§ Objective
Copy out, word for word, the stretch of rows from the very beginning through the line that contains "collectors: J. Sarvis", including both ends.

§ Given entries
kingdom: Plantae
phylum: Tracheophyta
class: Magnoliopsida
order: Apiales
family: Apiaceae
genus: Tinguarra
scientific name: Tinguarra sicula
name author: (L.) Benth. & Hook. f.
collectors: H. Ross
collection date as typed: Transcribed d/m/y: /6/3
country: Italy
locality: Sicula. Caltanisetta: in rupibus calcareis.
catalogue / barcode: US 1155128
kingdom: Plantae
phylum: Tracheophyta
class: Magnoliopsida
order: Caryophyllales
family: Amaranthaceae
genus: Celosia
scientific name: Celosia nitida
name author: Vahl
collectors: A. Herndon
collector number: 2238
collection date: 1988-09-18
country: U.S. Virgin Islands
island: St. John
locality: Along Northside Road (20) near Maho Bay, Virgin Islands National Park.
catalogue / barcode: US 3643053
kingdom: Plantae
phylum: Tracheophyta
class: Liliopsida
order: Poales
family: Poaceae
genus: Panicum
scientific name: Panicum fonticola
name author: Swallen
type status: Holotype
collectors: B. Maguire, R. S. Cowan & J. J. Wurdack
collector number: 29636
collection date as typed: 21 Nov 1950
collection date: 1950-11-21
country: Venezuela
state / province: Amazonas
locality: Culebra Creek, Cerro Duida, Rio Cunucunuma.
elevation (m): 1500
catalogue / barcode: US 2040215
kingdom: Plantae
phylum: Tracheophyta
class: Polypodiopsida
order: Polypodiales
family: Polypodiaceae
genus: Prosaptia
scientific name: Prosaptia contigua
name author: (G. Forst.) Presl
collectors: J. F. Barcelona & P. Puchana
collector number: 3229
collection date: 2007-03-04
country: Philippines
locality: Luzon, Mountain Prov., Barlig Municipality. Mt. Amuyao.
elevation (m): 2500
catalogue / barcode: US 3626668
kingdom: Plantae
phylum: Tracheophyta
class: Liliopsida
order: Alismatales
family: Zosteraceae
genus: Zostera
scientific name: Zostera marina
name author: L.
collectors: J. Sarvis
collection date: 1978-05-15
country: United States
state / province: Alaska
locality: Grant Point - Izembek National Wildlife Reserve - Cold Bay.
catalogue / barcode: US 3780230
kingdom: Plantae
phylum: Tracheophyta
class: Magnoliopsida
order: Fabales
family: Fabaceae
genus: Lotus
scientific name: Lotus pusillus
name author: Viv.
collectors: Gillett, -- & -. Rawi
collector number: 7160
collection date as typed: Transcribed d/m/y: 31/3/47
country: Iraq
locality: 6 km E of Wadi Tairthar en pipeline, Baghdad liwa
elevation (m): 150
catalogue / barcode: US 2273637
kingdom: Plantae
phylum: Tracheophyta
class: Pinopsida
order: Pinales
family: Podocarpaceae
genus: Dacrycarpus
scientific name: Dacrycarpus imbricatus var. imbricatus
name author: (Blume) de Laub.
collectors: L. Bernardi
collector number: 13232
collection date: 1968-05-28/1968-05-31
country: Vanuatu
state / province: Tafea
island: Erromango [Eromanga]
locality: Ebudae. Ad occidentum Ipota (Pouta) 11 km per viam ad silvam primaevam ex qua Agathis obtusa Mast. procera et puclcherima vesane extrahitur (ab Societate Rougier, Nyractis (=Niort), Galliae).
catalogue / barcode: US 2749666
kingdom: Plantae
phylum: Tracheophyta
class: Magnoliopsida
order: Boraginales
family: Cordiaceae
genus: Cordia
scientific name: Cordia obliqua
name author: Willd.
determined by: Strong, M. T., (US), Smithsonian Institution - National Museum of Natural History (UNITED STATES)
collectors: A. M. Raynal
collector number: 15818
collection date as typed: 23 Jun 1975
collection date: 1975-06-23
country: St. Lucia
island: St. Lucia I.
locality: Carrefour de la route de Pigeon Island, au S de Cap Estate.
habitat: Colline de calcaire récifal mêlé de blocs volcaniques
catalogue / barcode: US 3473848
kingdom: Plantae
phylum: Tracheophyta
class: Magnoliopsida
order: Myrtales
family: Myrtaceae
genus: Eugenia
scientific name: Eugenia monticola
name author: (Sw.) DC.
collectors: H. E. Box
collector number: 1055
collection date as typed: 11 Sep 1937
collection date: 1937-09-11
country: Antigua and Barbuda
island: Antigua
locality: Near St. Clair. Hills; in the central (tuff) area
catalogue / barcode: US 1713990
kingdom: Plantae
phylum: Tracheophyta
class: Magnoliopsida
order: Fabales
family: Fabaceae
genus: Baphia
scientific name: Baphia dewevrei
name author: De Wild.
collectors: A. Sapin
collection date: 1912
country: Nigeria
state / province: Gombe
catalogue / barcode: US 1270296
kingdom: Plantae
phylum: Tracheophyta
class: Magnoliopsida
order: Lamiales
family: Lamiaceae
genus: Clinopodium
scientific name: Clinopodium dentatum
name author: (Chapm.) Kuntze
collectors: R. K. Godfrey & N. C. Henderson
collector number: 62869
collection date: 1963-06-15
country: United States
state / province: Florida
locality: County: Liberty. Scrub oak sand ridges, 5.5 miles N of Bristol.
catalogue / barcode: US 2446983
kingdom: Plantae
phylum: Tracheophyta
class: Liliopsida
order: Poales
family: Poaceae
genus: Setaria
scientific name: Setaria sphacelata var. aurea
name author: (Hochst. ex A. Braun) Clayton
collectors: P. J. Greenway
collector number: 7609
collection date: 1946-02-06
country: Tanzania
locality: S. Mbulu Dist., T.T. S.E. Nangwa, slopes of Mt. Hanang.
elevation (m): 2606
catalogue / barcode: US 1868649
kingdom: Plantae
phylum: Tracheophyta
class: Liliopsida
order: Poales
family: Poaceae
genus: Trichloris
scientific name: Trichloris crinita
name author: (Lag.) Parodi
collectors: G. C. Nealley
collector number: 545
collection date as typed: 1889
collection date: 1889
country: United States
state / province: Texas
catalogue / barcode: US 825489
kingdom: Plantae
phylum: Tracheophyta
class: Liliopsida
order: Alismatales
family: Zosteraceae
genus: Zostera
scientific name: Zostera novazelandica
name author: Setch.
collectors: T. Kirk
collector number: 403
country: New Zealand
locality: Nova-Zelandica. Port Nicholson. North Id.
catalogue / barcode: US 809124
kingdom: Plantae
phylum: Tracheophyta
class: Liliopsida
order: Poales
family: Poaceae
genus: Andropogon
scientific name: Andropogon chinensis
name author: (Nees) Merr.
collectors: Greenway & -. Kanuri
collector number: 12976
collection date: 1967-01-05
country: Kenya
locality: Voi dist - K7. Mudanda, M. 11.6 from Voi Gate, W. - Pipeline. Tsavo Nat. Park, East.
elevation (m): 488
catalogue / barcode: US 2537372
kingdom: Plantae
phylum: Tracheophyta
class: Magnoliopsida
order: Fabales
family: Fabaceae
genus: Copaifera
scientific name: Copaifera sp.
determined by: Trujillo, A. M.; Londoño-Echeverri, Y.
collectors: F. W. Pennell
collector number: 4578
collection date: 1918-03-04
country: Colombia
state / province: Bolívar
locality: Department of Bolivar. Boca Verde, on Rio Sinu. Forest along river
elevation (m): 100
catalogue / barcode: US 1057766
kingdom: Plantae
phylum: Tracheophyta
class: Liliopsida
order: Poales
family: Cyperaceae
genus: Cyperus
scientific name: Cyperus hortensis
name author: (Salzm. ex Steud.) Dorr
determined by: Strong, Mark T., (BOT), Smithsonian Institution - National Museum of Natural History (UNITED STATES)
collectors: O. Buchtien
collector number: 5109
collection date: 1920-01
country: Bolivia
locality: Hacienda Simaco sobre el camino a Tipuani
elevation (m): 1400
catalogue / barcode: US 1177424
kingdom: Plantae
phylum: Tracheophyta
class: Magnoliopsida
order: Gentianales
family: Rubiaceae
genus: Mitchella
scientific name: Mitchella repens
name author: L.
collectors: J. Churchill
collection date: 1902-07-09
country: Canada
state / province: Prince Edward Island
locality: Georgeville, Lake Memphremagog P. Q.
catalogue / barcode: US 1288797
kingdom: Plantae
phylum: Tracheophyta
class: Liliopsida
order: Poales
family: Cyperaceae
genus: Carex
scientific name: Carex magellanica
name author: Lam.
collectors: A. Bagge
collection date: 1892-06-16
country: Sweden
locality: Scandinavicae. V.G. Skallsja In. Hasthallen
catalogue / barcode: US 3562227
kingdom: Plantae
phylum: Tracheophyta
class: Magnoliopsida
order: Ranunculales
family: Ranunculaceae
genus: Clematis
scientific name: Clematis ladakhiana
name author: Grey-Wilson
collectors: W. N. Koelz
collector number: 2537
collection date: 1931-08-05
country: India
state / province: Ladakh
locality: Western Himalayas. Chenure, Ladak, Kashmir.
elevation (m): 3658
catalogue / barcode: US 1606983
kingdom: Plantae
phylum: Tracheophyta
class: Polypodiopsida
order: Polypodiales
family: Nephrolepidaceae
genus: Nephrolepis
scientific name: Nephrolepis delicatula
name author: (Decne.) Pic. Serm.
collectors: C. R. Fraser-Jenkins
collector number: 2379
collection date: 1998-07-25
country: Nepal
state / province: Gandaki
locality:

§ Task output
kingdom: Plantae
phylum: Tracheophyta
class: Magnoliopsida
order: Apiales
family: Apiaceae
genus: Tinguarra
scientific name: Tinguarra sicula
name author: (L.) Benth. & Hook. f.
collectors: H. Ross
collection date as typed: Transcribed d/m/y: /6/3
country: Italy
locality: Sicula. Caltanisetta: in rupibus calcareis.
catalogue / barcode: US 1155128
kingdom: Plantae
phylum: Tracheophyta
class: Magnoliopsida
order: Caryophyllales
family: Amaranthaceae
genus: Celosia
scientific name: Celosia nitida
name author: Vahl
collectors: A. Herndon
collector number: 2238
collection date: 1988-09-18
country: U.S. Virgin Islands
island: St. John
locality: Along Northside Road (20) near Maho Bay, Virgin Islands National Park.
catalogue / barcode: US 3643053
kingdom: Plantae
phylum: Tracheophyta
class: Liliopsida
order: Poales
family: Poaceae
genus: Panicum
scientific name: Panicum fonticola
name author: Swallen
type status: Holotype
collectors: B. Maguire, R. S. Cowan & J. J. Wurdack
collector number: 29636
collection date as typed: 21 Nov 1950
collection date: 1950-11-21
country: Venezuela
state / province: Amazonas
locality: Culebra Creek, Cerro Duida, Rio Cunucunuma.
elevation (m): 1500
catalogue / barcode: US 2040215
kingdom: Plantae
phylum: Tracheophyta
class: Polypodiopsida
order: Polypodiales
family: Polypodiaceae
genus: Prosaptia
scientific name: Prosaptia contigua
name author: (G. Forst.) Presl
collectors: J. F. Barcelona & P. Puchana
collector number: 3229
collection date: 2007-03-04
country: Philippines
locality: Luzon, Mountain Prov., Barlig Municipality. Mt. Amuyao.
elevation (m): 2500
catalogue / barcode: US 3626668
kingdom: Plantae
phylum: Tracheophyta
class: Liliopsida
order: Alismatales
family: Zosteraceae
genus: Zostera
scientific name: Zostera marina
name author: L.
collectors: J. Sarvis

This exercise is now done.